The right levers

The biggest risk to maintaining the Hunter’s current growth trajectory is the dramatic decline in housing affordability.

Of course, the key issues driving housing prices higher are record low interest rates and housing supply not keeping pace with our growing population.

And despite the supply side problems being endemic, Governments at all levels continue to fumble with the various levers that could see more houses built sooner to help ease the affordability crisis.

So, what are those levers?

The first is delivering certainty. We know from the experience of Newcastle’s city centre that once Government confirms strategic priorities through legislated policy settings and supports them with infrastructure funding, the private sector becomes motivated.

This was certainly the case after the Government ended decades of uncertainty over urban design and set out their vision for a more liveable and globally competitive city.

Once the enabling planning frameworks were in place to provide the means for implementation, an unprecedented wave of investment in new inner city housing was unleashed.

In less than three years, 1,702 new dwellings have been built or are approved with a total construction value of $924 million.

But leave the certainty of the urban renewal precinct mandated by the state and it is a very different story. Less than 10km away, in the Charlestown Catchment Area, only 167 dwellings per year were provided in the period 2009-2015.

This is well below the 560 per annum needed to meet forecast demand over the next 10 years and provide the funding needed for sports fields, parks, road upgrades, playgrounds, cycleways and trails.

Put simply, investors have been reluctant to undertake greenfield residential development because they need more certainty over the wider region’s strategic direction, more coherent infrastructure provision and a smarter approach to developer contributions.

The current regional strategy, first released in 2006, cannot be relied upon for investment decisions. Now overdue for review by 4 years, the strategy lacked industry credibility and failed dismally to deliver on housing targets.

That’s why the NSW Government needs to fast-track release of a new Hunter Growth & Infrastructure Plan. Without it, the Lower Hunter will have a deficit of 30,000 homes within a decade.

Other obvious levers available to Government are within the tax system.

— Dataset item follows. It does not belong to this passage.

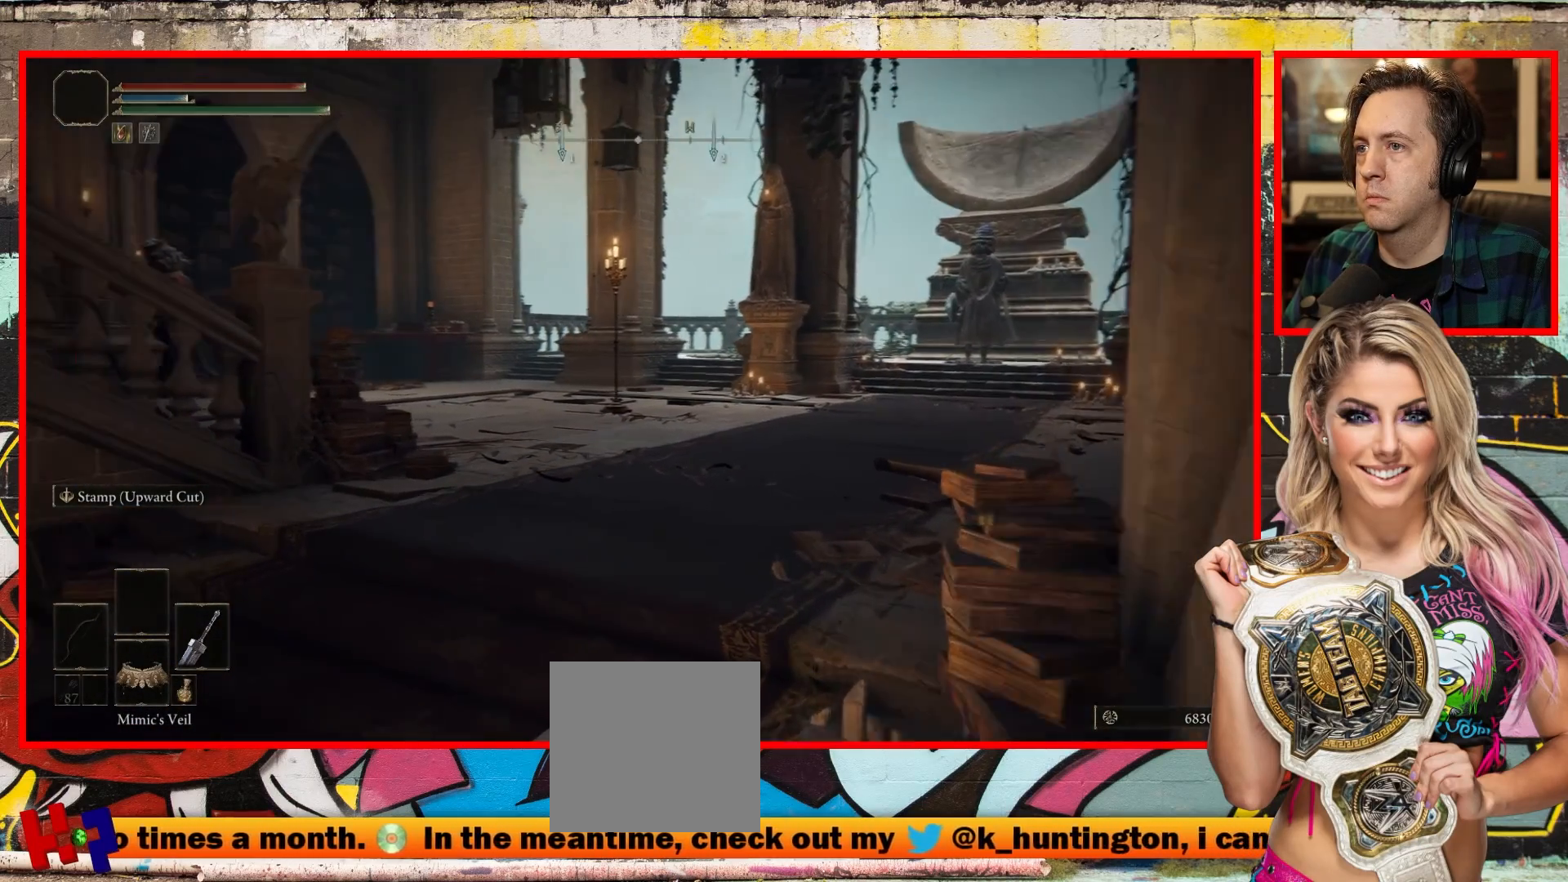
{"buttons": [], "left_stick": "center", "right_stick": "left", "events": []}
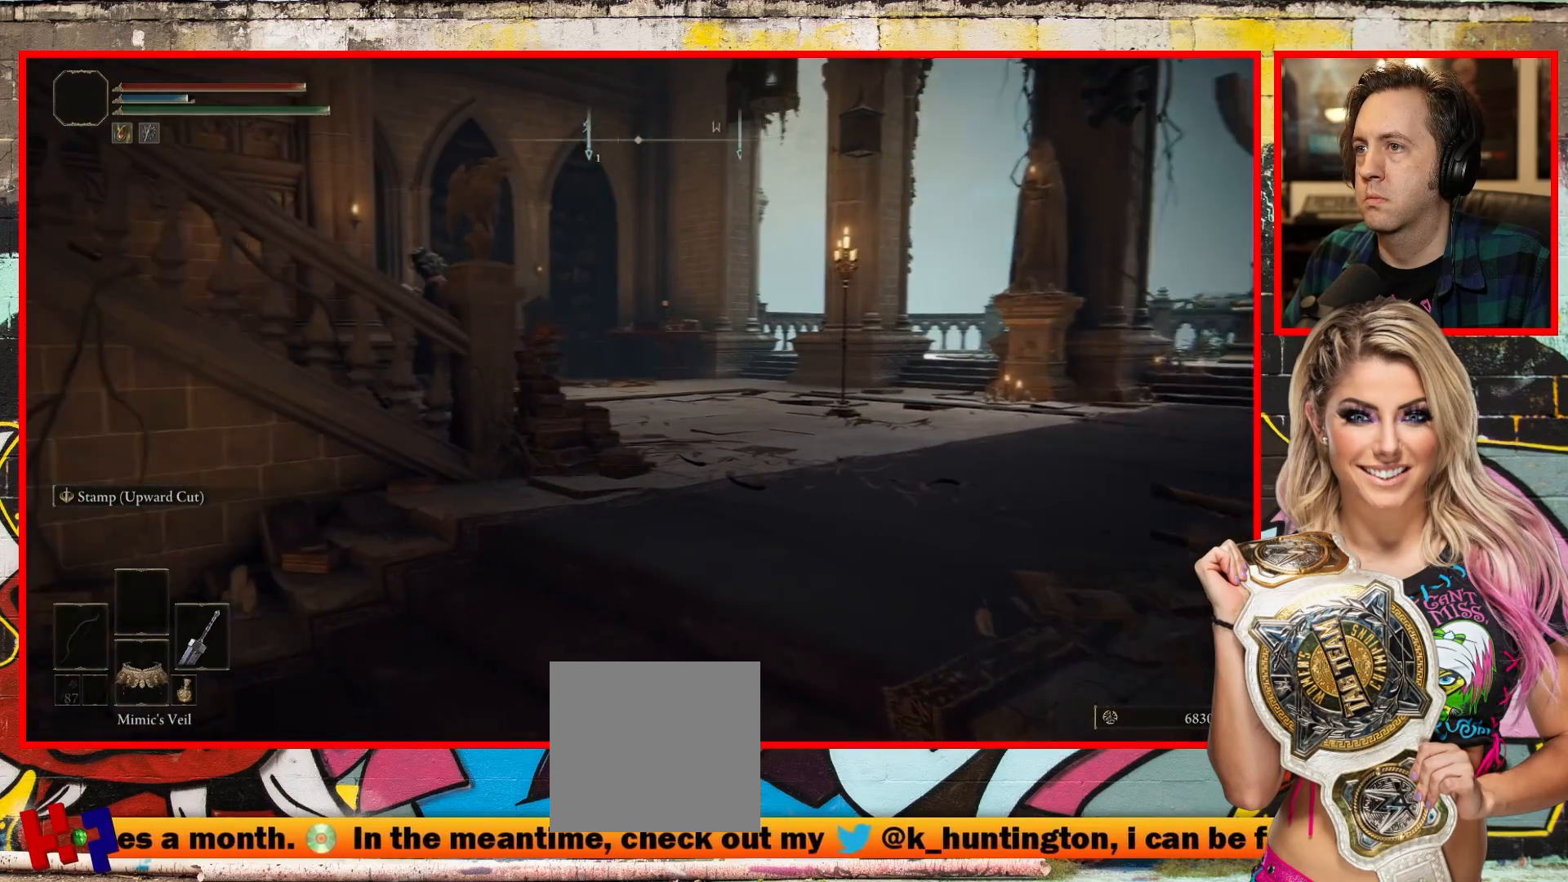
{"buttons": [], "left_stick": "center", "right_stick": "center", "events": [[333, "right_stick", "center"]]}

The abolition of stamp duty – too long ignored in the national housing affordability debate – is now well and truly on the agenda.

And for good reason.

New research showing increases of almost 800% in the last decade, prove that stamp duty bills have well and truly spiralled out of control.

Treasury and two major tax reviews have concluded that conveyancing stamp duty is Australia’s most economically harmful tax.

In fact Treasury's own analysis shows that for every dollar of stamp duty revenue collected, Australia’s economic welfare is reduced by 73 cents.

It’s a cost Australia can’t afford.

And neither could Australia afford to abolish negative gearing. A well established tax lever, it is helping to support construction of a record 200,000 new dwellings. Yet The Greens want it gone to fund just 3,125 new social housing units a year.

Analysis of Australian Taxation Office data underscores the fact that negative gearing is used by middle Australia to help build their household wealth. It shows more than 157,000 people claiming negative gearing concessions earn under $80,000 per annum.

What the economy needs is for Governments to pull the right levers decisively before the great Australian dream is beyond the reach of most.